[[ Records supplied open ]]

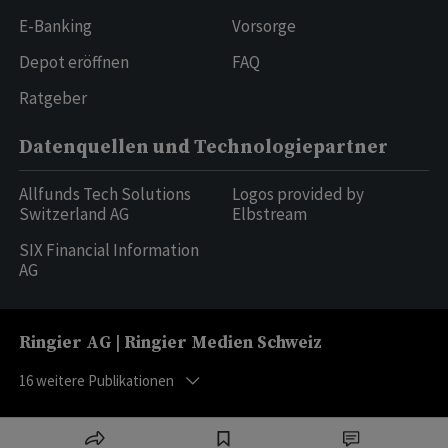
E-Banking
Vorsorge
Depot eröffnen
FAQ
Ratgeber
Datenquellen und Technologiepartner
Allfunds Tech Solutions
Logos provided by
Switzerland AG
Elbstream
SIX Financial Information
AG
Ringier AG | Ringier Medien Schweiz
16
weitere Publikationen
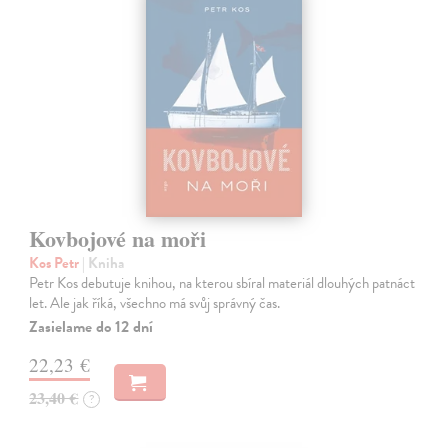
Kovbojové na moři
Kos Petr
| Kniha
Petr Kos debutuje knihou, na kterou sbíral materiál dlouhých patnáct
let. Ale jak říká, všechno má svůj správný čas.
Zasielame do 12 dní
22,23 €
23,40 €
?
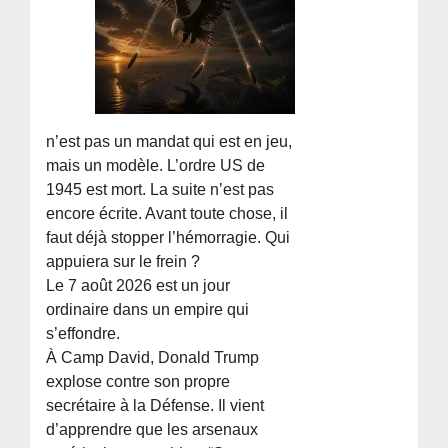
n’est pas un mandat qui est en jeu,
mais un modèle. L’ordre US de
1945 est mort. La suite n’est pas
encore écrite. Avant toute chose, il
faut déjà stopper l’hémorragie. Qui
appuiera sur le frein ?
Le 7 août 2026 est un jour
ordinaire dans un empire qui
s’effondre.
À Camp David, Donald Trump
explose contre son propre
secrétaire à la Défense. Il vient
d’apprendre que les arsenaux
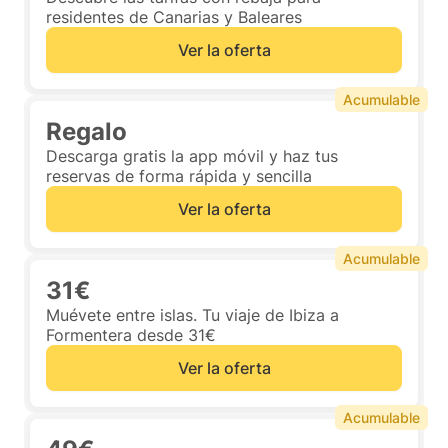
residentes de Canarias y Baleares
Ver la oferta
Acumulable
Regalo
Descarga gratis la app móvil y haz tus
reservas de forma rápida y sencilla
Ver la oferta
Acumulable
31€
Muévete entre islas. Tu viaje de Ibiza a
Formentera desde 31€
Ver la oferta
Acumulable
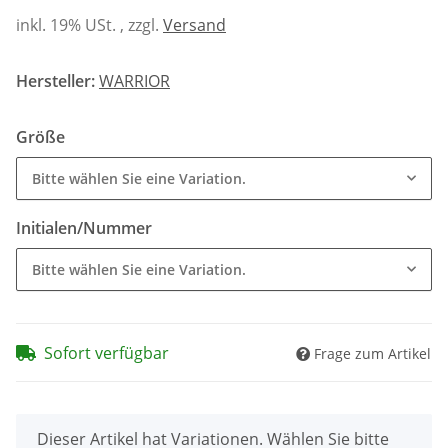
inkl. 19% USt. , zzgl.
Versand
Hersteller:
WARRIOR
Größe
Bitte wählen Sie eine Variation.
Initialen/Nummer
Bitte wählen Sie eine Variation.
Sofort verfügbar
Frage zum Artikel
x
Dieser Artikel hat Variationen. Wählen Sie bitte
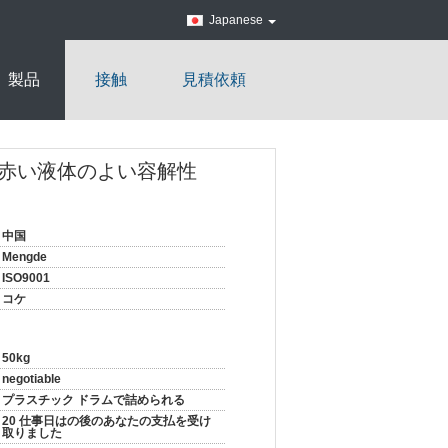
Japanese
製品
接触
見積依頼
赤い液体のよい容解性
中国
Mengde
ISO9001
コケ
50kg
negotiable
プラスチック ドラムで詰められる
20 仕事日はの後のあなたの支払を受け
取りました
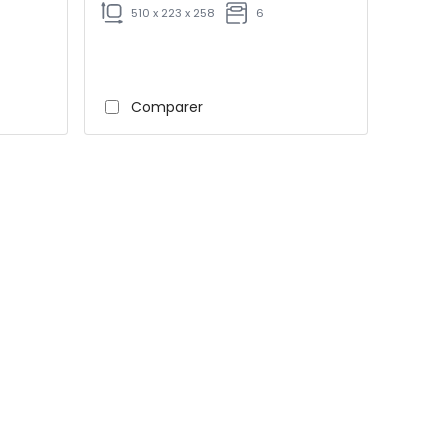
510 x 223 x 258
6
Comparer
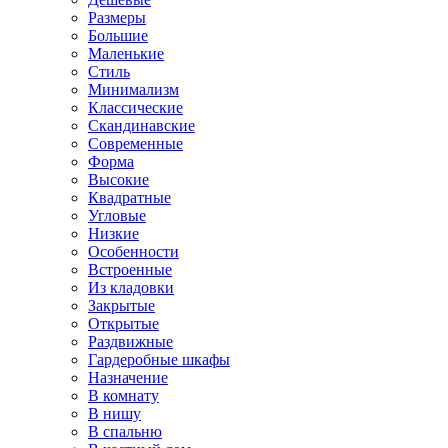
Размеры
Большие
Маленькие
Стиль
Минимализм
Классические
Скандинавские
Современные
Форма
Высокие
Квадратные
Угловые
Низкие
Особенности
Встроенные
Из кладовки
Закрытые
Открытые
Раздвижные
Гардеробные шкафы
Назначение
В комнату
В нишу
В спальню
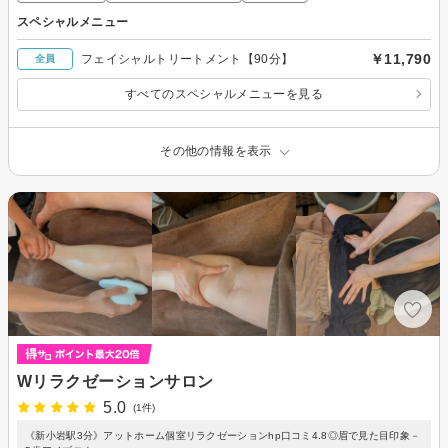
スペシャルメニュー
￥11,790
フェイシャルトリートメント【90分】
全員
すべてのスペシャルメニューを見る
その他の情報を表示
Wリラクゼーションサロン
5.0
(1件)
《新小岩駅3分》アットホーム個室リラクゼーションhp口コミ4.8◎眉で見た目印象－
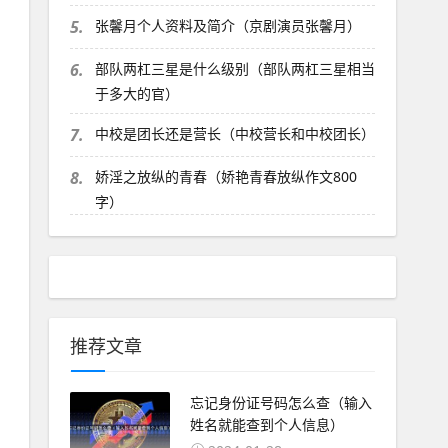
5.
张馨月个人资料及简介（京剧演员张馨月）
6.
部队两杠三星是什么级别（部队两杠三星相当
于多大的官）
7.
中校是团长还是营长（中校营长和中校团长）
8.
娇淫之放纵的青春（娇艳青春放纵作文800
字）
推荐文章
忘记身份证号码怎么查（输入
姓名就能查到个人信息）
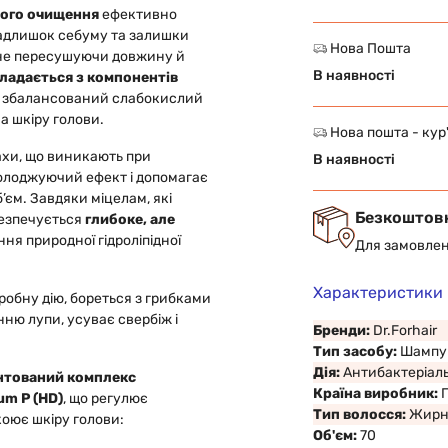
ого очищення
ефективно
адлишок себуму та залишки
Нова Пошта
у не пересушуючи довжину й
В наявності
ладається з компонентів
 збалансований слабокислий
а шкіру голови.
Нова пошта - кур
ахи, що виникають при
В наявності
холоджуючий ефект і допомагає
’єм. Завдяки міцелам, які
Безкоштов
безпечується
глибоке, але
ня природної гідроліпідної
Для замовлен
Характеристики
обну дію, бореться з грибками
нню лупи, усуває свербіж і
Бренди:
Dr.Forhair
Тип засобу:
Шампу
Дія:
Антибактеріал
нтований комплекс
Країна виробник:
um P (HD)
, що регулює
Тип волосся:
Жирне
коює шкіру голови:
Об'єм:
70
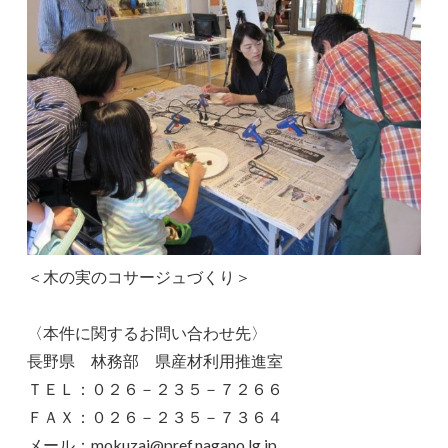
＜木の実のコサージュづくり＞
〈本件に関するお問い合わせ先〉
長野県 林務部 県産材利用推進室
ＴＥＬ：０２６－２３５－７２６６
ＦＡＸ：０２６－２３５－７３６４
メール：mokuzai@pref.nagano.lg.jp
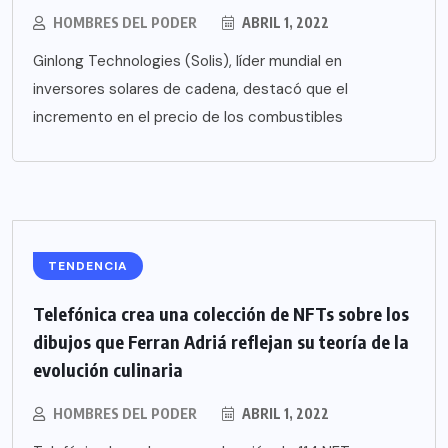
HOMBRES DEL PODER
ABRIL 1, 2022
Ginlong Technologies (Solis), líder mundial en
inversores solares de cadena, destacó que el
incremento en el precio de los combustibles
TENDENCIA
Telefónica crea una colección de NFTs sobre los
dibujos que Ferran Adriá reflejan su teoría de la
evolución culinaria
HOMBRES DEL PODER
ABRIL 1, 2022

[[ Records supplied closed ]]

Problem:
How many lines of the data above include the word "Petr"? Only that number should be returned.

Output for this exercise:
2